Suponhamos que você seja uma criança sentada às margens de uma piscina. Dentro dela, alguns rostos sorridentes flutuam na água e te dão uma grande vontade de entrar e sentir essa experiência também. Porém você não sabe nadar.

Quando uma criança quer muito entrar na piscina, mas ainda não aprendeu a nadar, não é nada esquisito oferecer uma bóia ou um colete para que ela se sinta mais segura e ambiente-se à água. Não espanta ninguém ela ter um responsável por perto, vigiando. Você entenderia, sem muito esforço, que isso não é um sinal permanente de incapacidade, mas sim uma etapa. Um apoio temporário enquanto o corpo aprende aos poucos as técnicas e cria confiança dentro da água.

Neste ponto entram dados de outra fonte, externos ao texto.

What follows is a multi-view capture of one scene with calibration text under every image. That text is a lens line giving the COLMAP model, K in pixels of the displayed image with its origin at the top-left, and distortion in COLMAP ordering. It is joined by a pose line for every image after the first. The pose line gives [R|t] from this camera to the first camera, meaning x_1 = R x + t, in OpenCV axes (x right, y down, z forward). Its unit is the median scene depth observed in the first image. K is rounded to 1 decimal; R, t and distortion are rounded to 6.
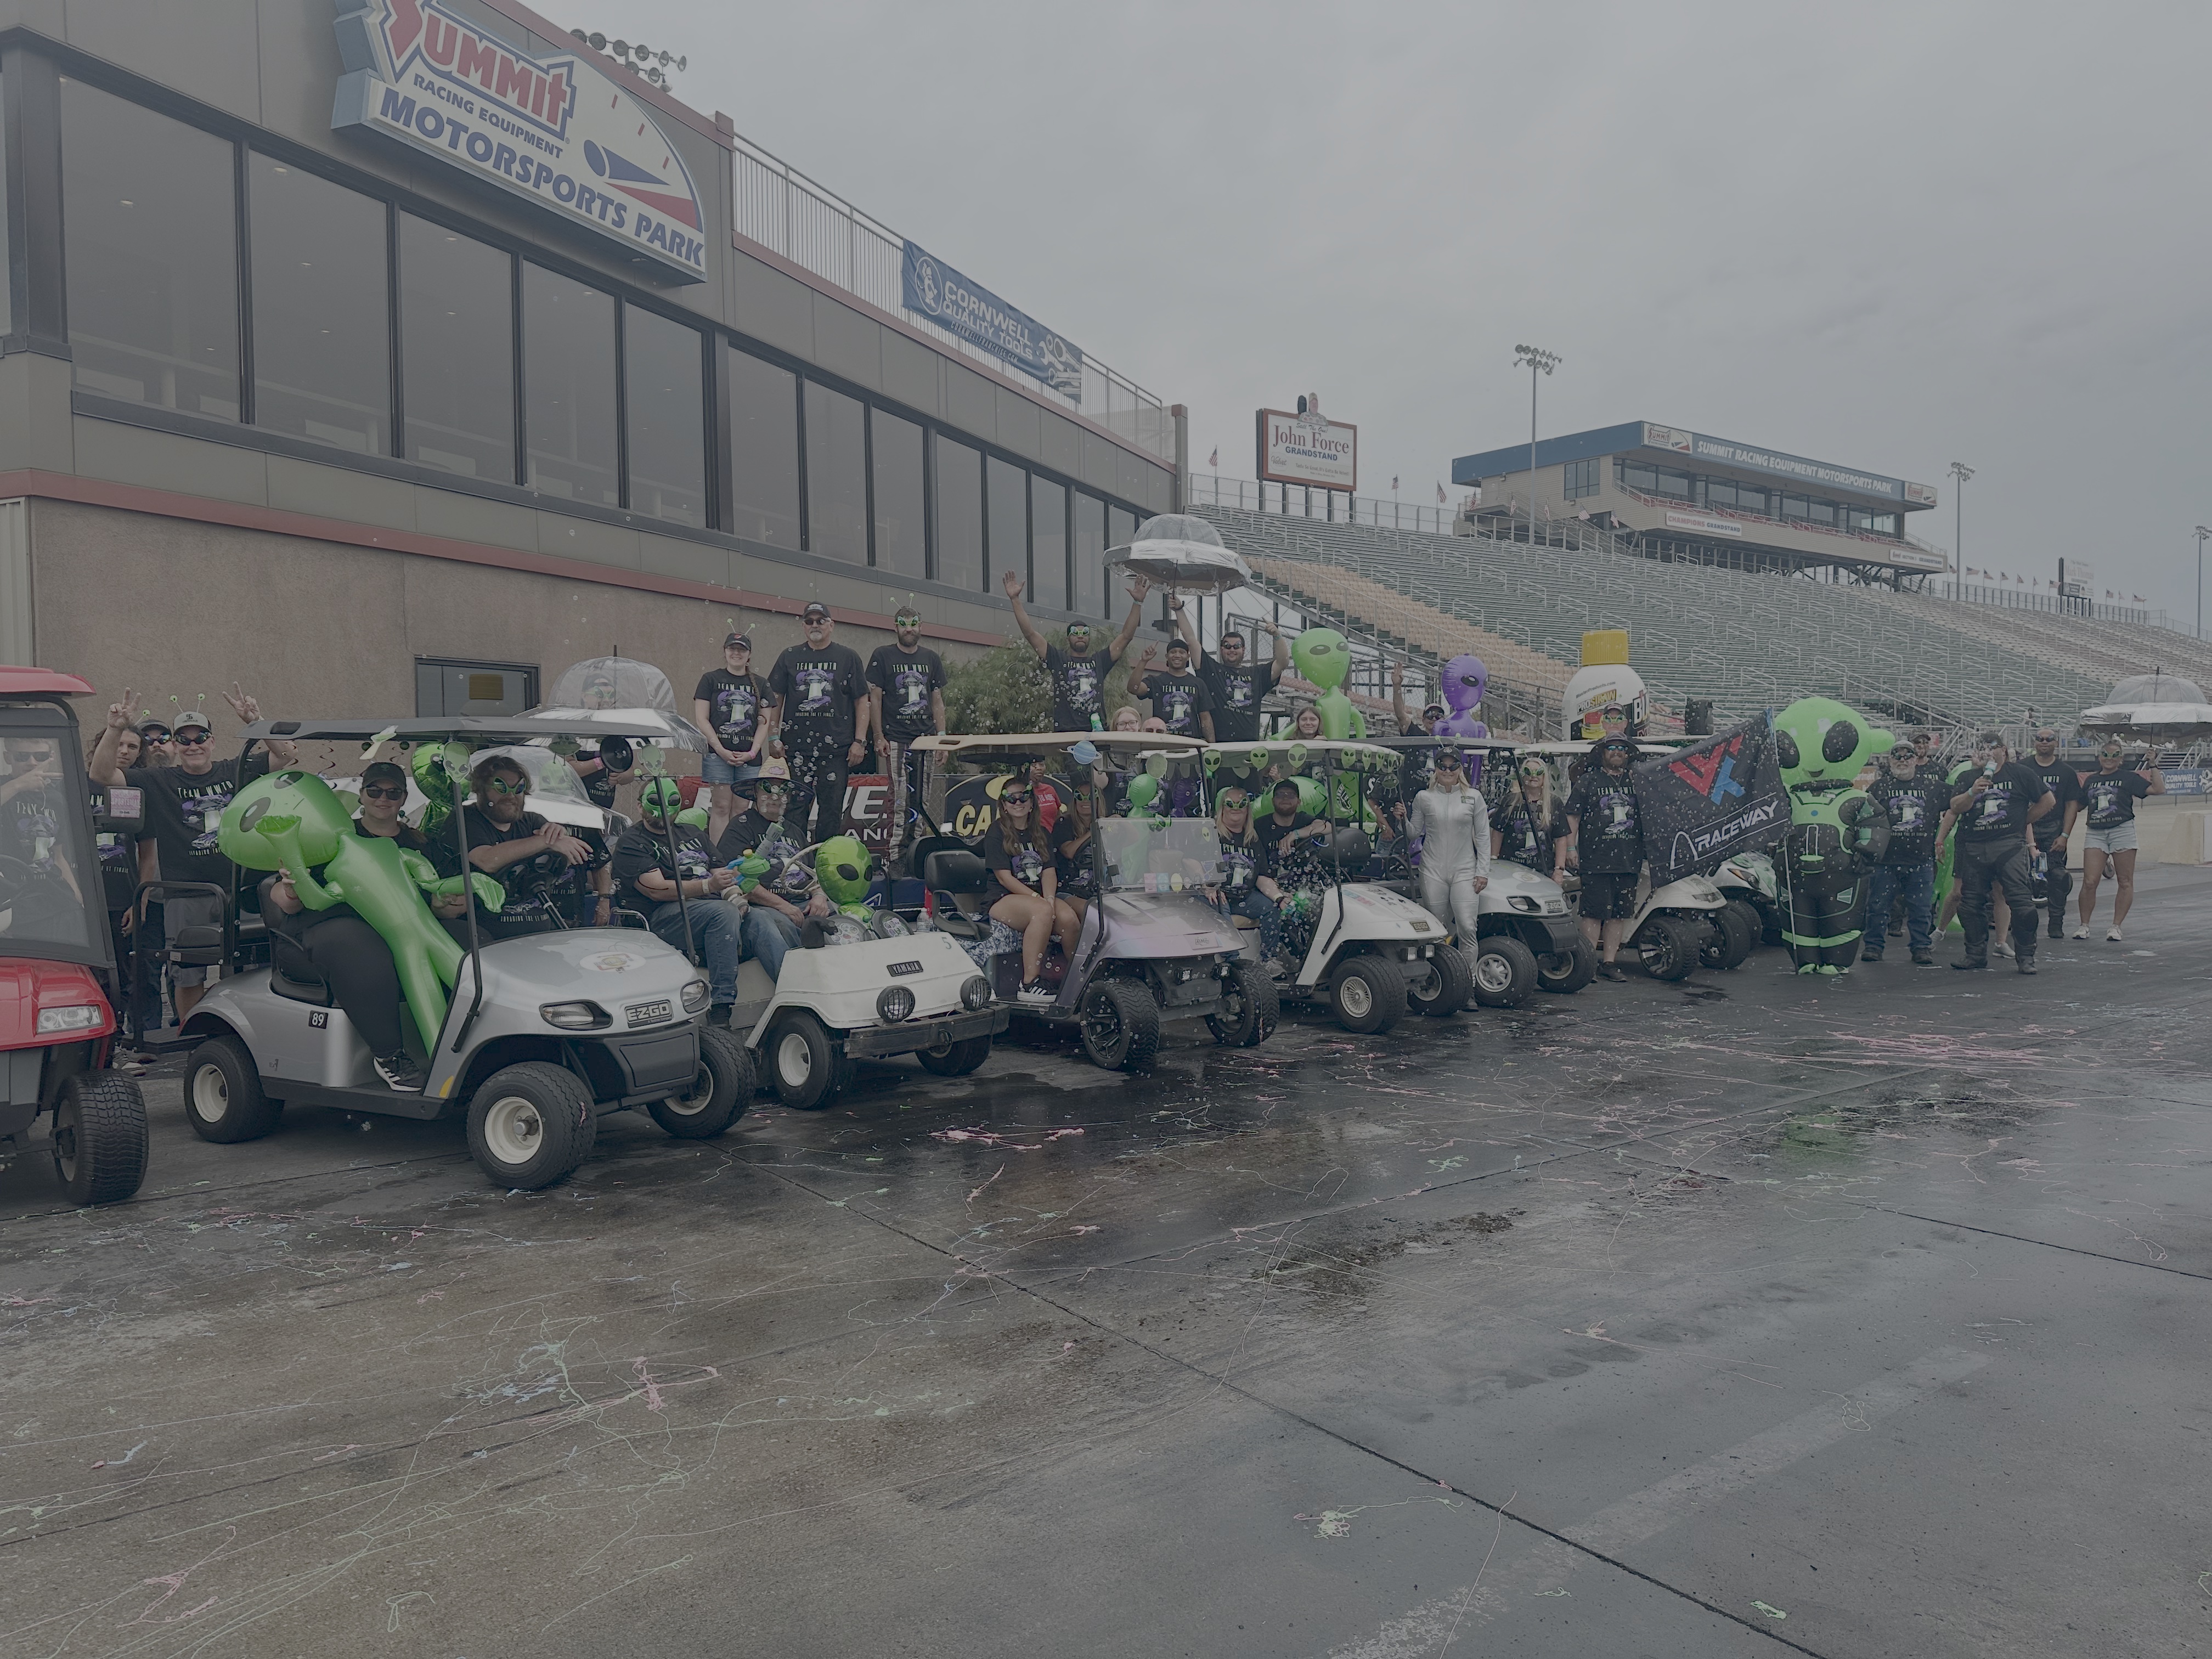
lens RADIAL K [[1578.1, 0, 1106.0], [0, 1578.1, 829.5], [0, 0, 1]] dist [0.018799, -0.002381]
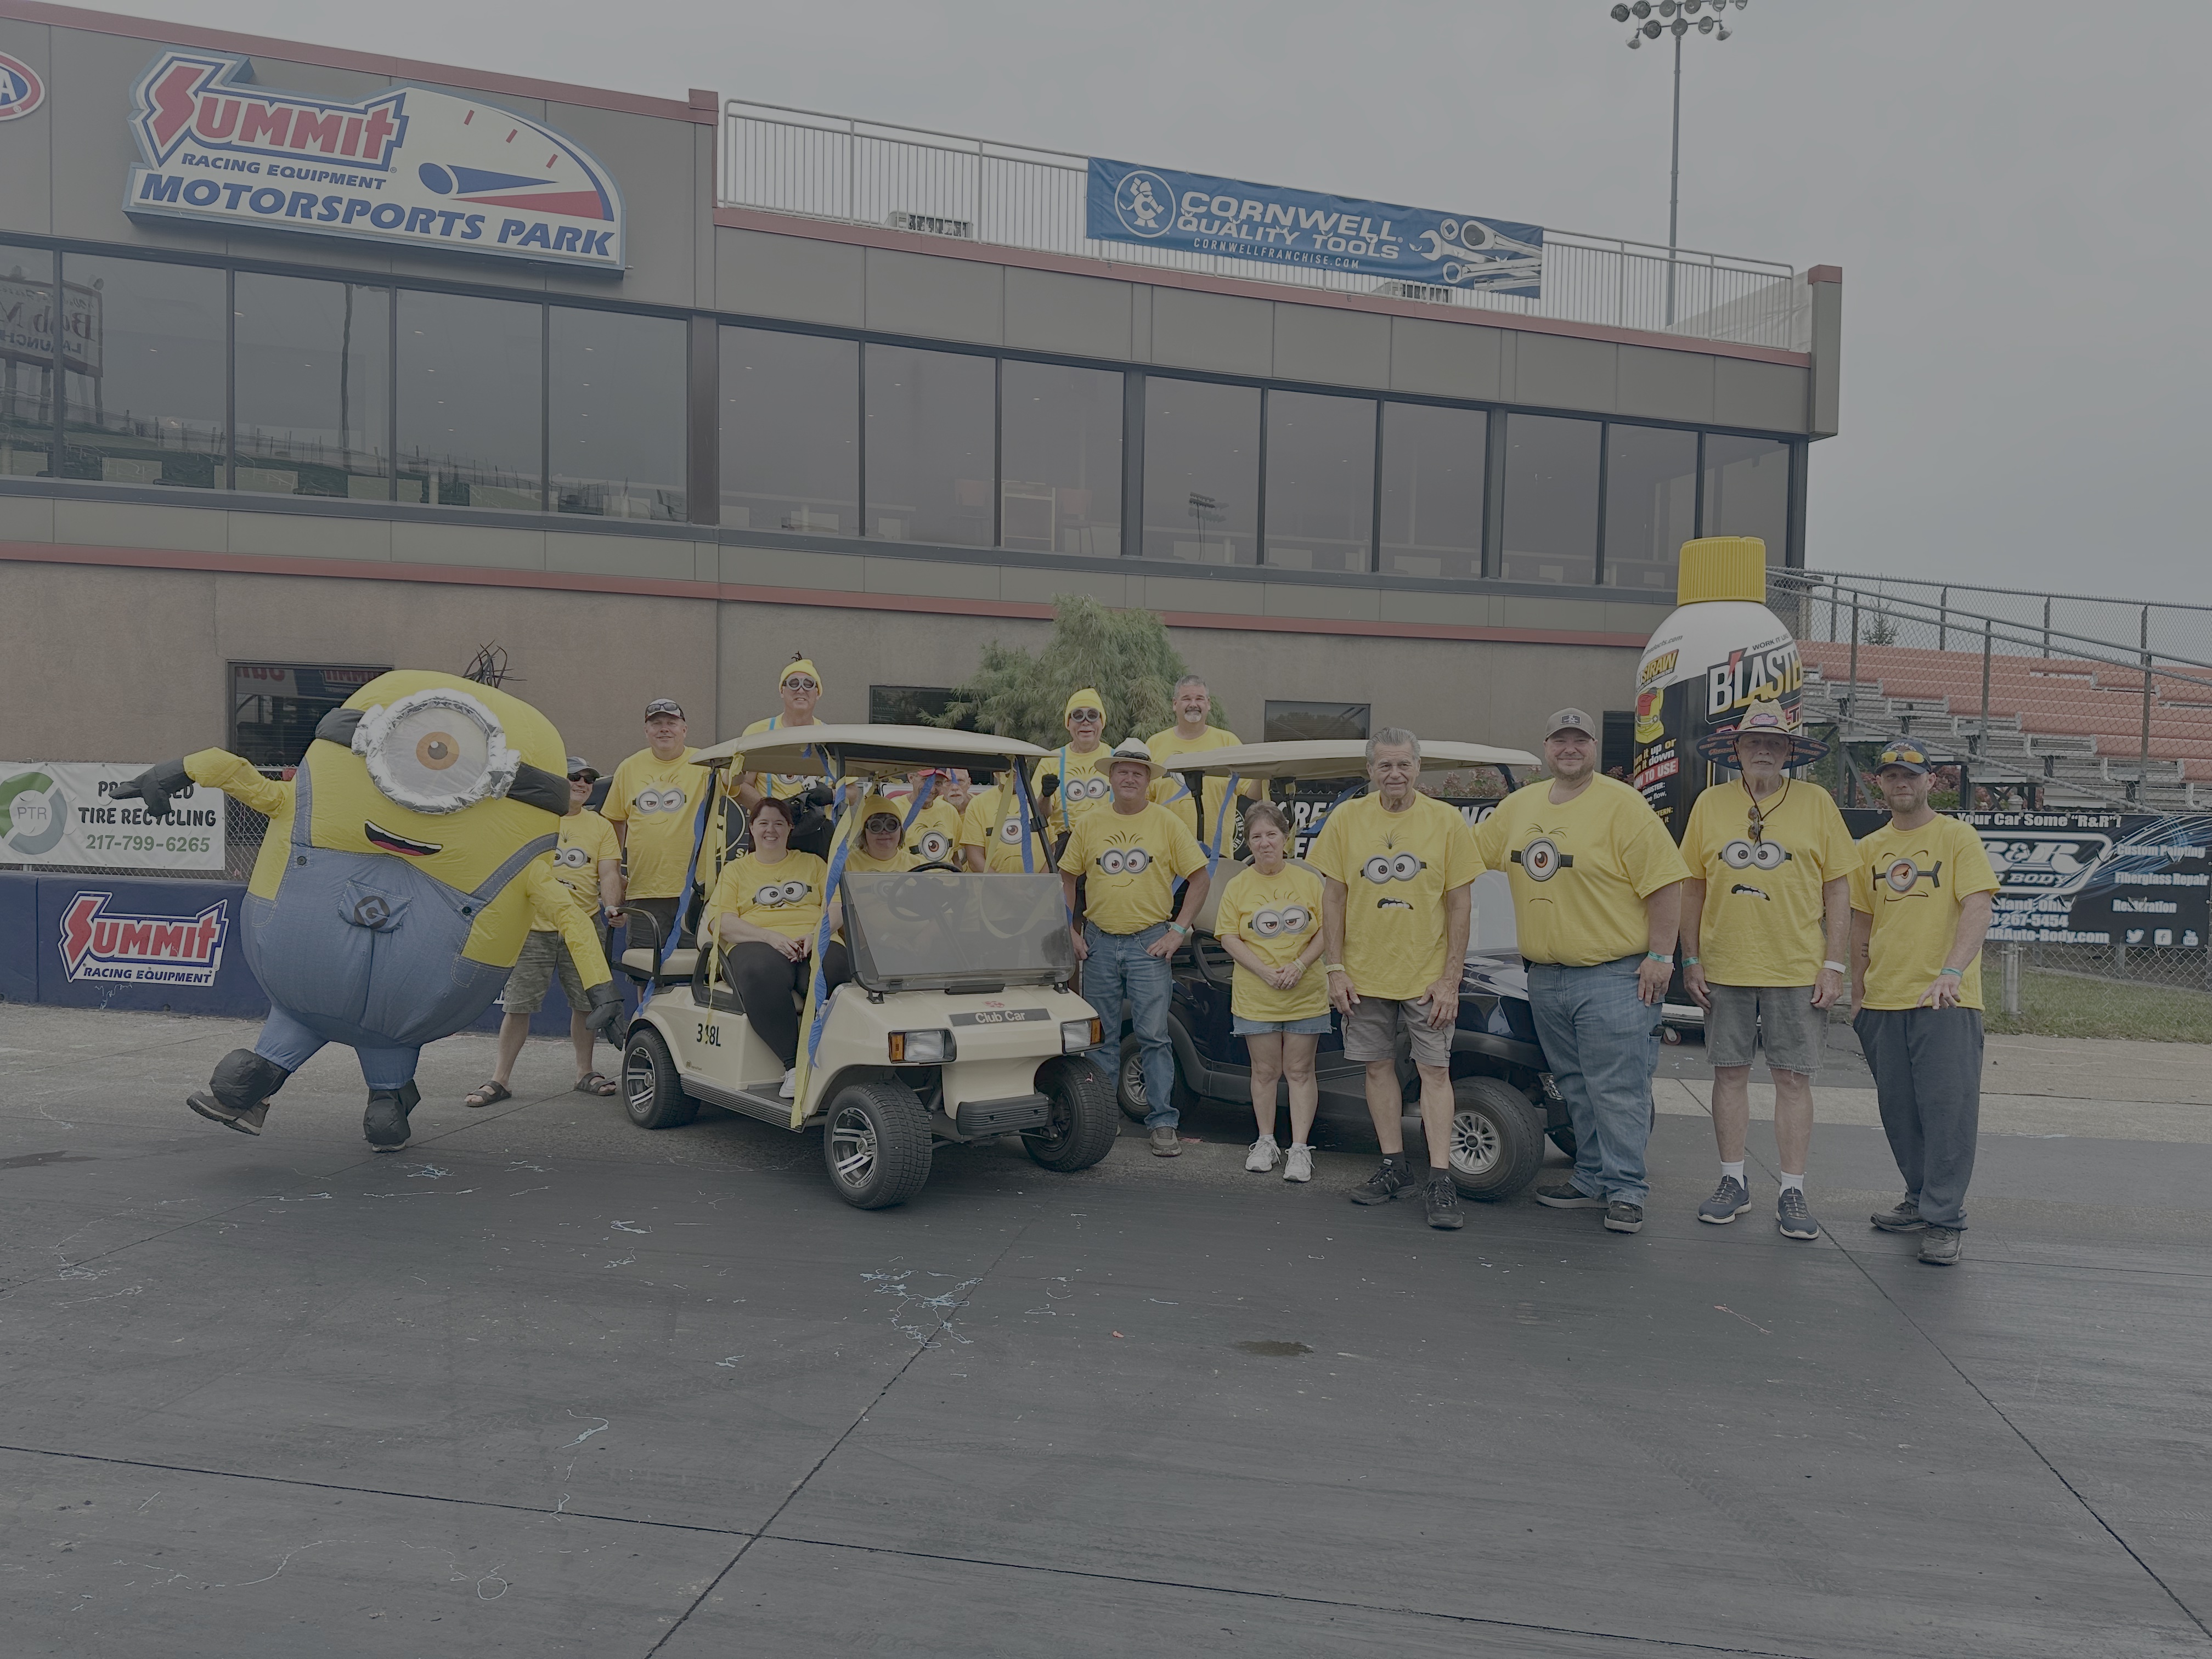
lens RADIAL K [[1578.1, 0, 1106.0], [0, 1578.1, 829.5], [0, 0, 1]] dist [0.018799, -0.002381]
pose [[0.643766, 0.042356, -0.764050, 0.797278], [-0.056437, 0.998376, 0.007794, -0.031006], [0.763139, 0.038103, 0.645110, 0.700407]]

Agora, termine esse picolé de uva que está escorrendo pelos seus braços enquanto você se distraía observando os banhistas, tira os pés da borda da piscina e vamos falar de você.
Pensa naquela meta, ideia ou projeto que você imaginou para 2025. Exatamente aquela que segue guardada porque seu primeiro movimento precisa ser elegante, certeiro e digno de aplausos. E enquanto esse começo ideal não chega, você segue só observando a água.
Aqui o problema não é o medo de começar, nem a dúvida se a água está na temperatura desejada, e sim a expectativa de nadar perfeitamente logo de cara.
Se a busca por um início “impecável” tem atrasado seus planos, talvez você precise começar usando bóias, nadando no raso e observando outros banhistas experientes sem receio de parecer amador no processo, afinal, neste ponto você realmente é um amador.
Dentro da piscina, seguro com seu colete, você observa mais de perto e percebe que existem várias maneiras de nadar na superfície e que você pode até mergulhar. O que representava sua segurança, agora te impede a ir mais fundo. O que fazer, então? Ter coragem para largar o colete para mergulhar.
Agora quero que você reflita qual é a versão com boias da meta ou projeto que você adoraria colocar em movimento agora?

A minha foi criar espaços para escrever “sem compromisso”.